WORK REQUIRED - Without any pictures, reproduce exactly the lines running from the line containing "latest news" through the end of the entries.
··· EXERCISE INPUT
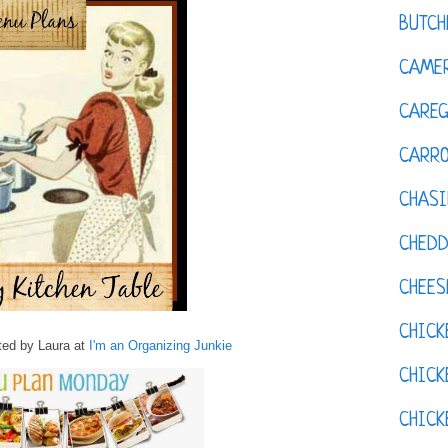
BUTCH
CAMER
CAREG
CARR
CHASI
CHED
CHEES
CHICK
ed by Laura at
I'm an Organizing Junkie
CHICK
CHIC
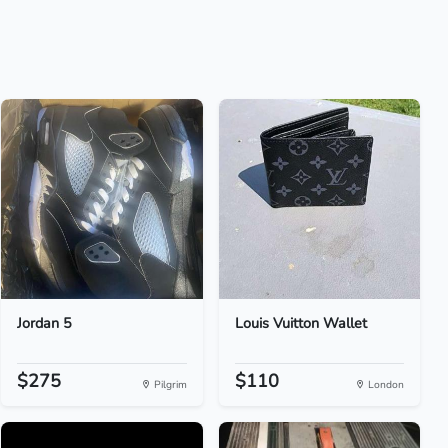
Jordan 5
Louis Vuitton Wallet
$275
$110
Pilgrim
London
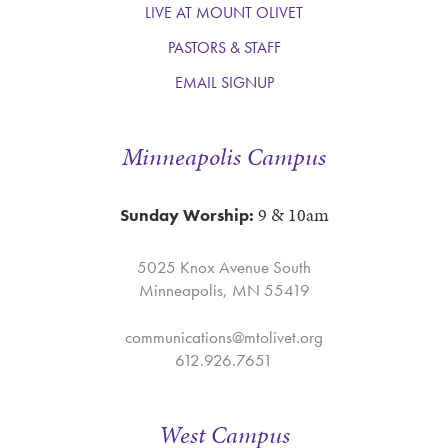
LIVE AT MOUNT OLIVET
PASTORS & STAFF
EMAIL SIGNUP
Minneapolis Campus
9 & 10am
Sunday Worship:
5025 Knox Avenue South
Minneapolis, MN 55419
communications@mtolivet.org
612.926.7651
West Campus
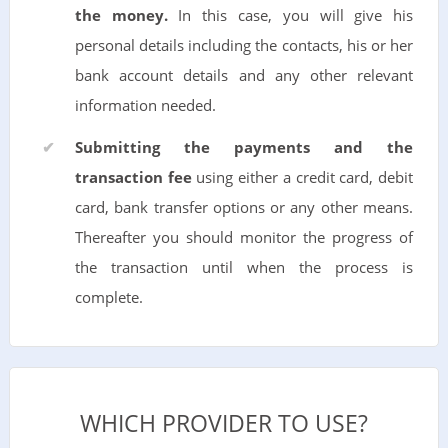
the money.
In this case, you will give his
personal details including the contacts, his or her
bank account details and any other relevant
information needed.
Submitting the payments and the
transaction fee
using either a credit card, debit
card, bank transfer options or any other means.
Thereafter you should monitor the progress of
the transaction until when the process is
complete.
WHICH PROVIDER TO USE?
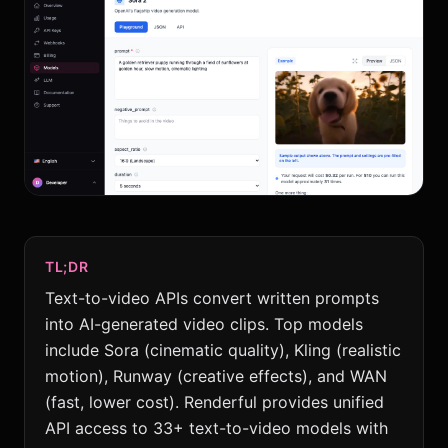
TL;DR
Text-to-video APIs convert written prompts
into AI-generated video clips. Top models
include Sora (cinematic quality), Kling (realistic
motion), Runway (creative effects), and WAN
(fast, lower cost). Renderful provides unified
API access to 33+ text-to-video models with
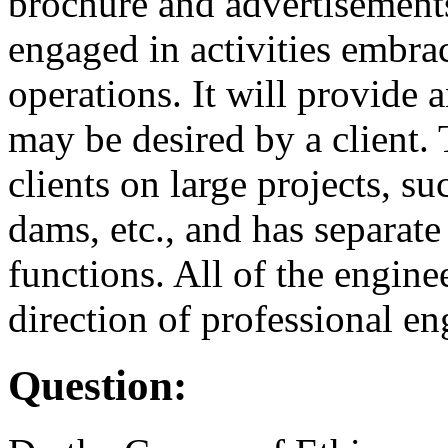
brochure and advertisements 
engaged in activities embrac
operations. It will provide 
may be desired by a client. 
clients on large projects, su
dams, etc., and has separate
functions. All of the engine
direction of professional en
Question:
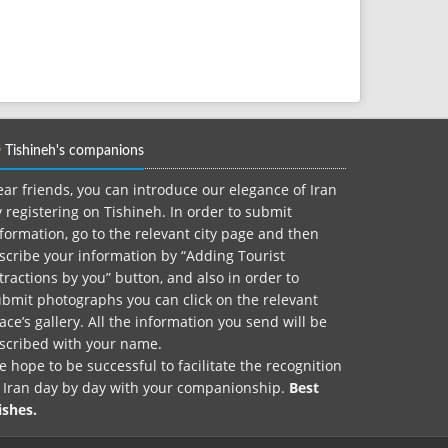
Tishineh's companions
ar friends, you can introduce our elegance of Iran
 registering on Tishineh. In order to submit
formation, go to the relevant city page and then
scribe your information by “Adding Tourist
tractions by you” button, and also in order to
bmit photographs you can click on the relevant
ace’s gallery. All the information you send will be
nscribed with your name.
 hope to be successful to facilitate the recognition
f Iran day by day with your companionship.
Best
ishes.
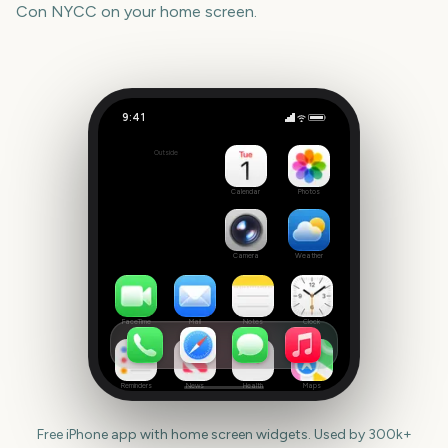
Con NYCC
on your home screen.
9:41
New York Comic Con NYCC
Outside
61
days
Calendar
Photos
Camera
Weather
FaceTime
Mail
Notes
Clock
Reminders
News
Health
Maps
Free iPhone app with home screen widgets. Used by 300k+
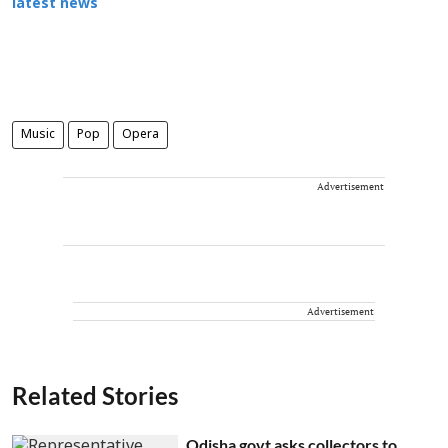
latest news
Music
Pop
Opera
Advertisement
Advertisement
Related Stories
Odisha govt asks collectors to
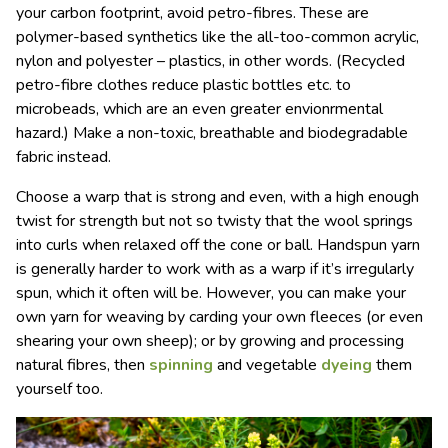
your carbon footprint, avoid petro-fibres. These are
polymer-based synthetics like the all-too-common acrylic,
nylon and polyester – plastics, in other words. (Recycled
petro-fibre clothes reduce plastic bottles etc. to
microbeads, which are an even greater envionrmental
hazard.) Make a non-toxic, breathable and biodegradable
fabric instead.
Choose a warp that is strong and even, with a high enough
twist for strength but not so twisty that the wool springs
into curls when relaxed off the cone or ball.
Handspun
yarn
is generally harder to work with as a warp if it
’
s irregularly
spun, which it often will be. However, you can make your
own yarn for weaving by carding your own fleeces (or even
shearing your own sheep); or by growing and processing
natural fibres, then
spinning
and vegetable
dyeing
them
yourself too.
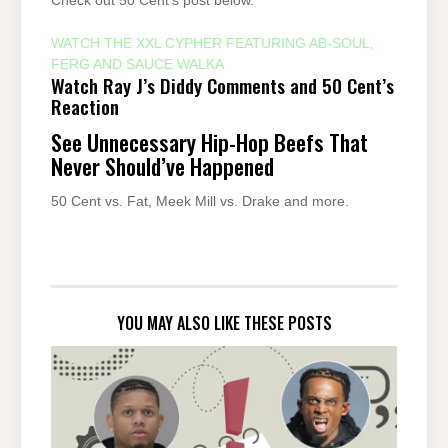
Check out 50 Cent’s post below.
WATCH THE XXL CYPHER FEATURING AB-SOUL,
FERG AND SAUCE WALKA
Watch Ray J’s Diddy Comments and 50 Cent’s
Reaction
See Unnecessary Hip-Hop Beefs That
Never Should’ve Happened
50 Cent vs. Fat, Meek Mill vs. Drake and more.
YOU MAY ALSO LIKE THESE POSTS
······
RESULT FOR THIS TASK -
latest news
Music
Pop
Opera
Advertisement
Advertisement
Related Stories
Odisha govt asks collectors to
your carbon footprint, avoid petro-fibres. These are
polymer-based synthetics like the all-too-common acrylic,
nylon and polyester – plastics, in other words. (Recycled
petro-fibre clothes reduce plastic bottles etc. to
microbeads, which are an even greater envionrmental
hazard.) Make a non-toxic, breathable and biodegradable
fabric instead.
Choose a warp that is strong and even, with a high enough
twist for strength but not so twisty that the wool springs
into curls when relaxed off the cone or ball.
Handspun
yarn
is generally harder to work with as a warp if it
’
s irregularly
spun, which it often will be. However, you can make your
own yarn for weaving by carding your own fleeces (or even
shearing your own sheep); or by growing and processing
natural fibres, then
spinning
and vegetable
dyeing
them
yourself too.
Check out 50 Cent’s post below.
WATCH THE XXL CYPHER FEATURING AB-SOUL,
FERG AND SAUCE WALKA
Watch Ray J’s Diddy Comments and 50 Cent’s
Reaction
See Unnecessary Hip-Hop Beefs That
Never Should’ve Happened
50 Cent vs. Fat, Meek Mill vs. Drake and more.
YOU MAY ALSO LIKE THESE POSTS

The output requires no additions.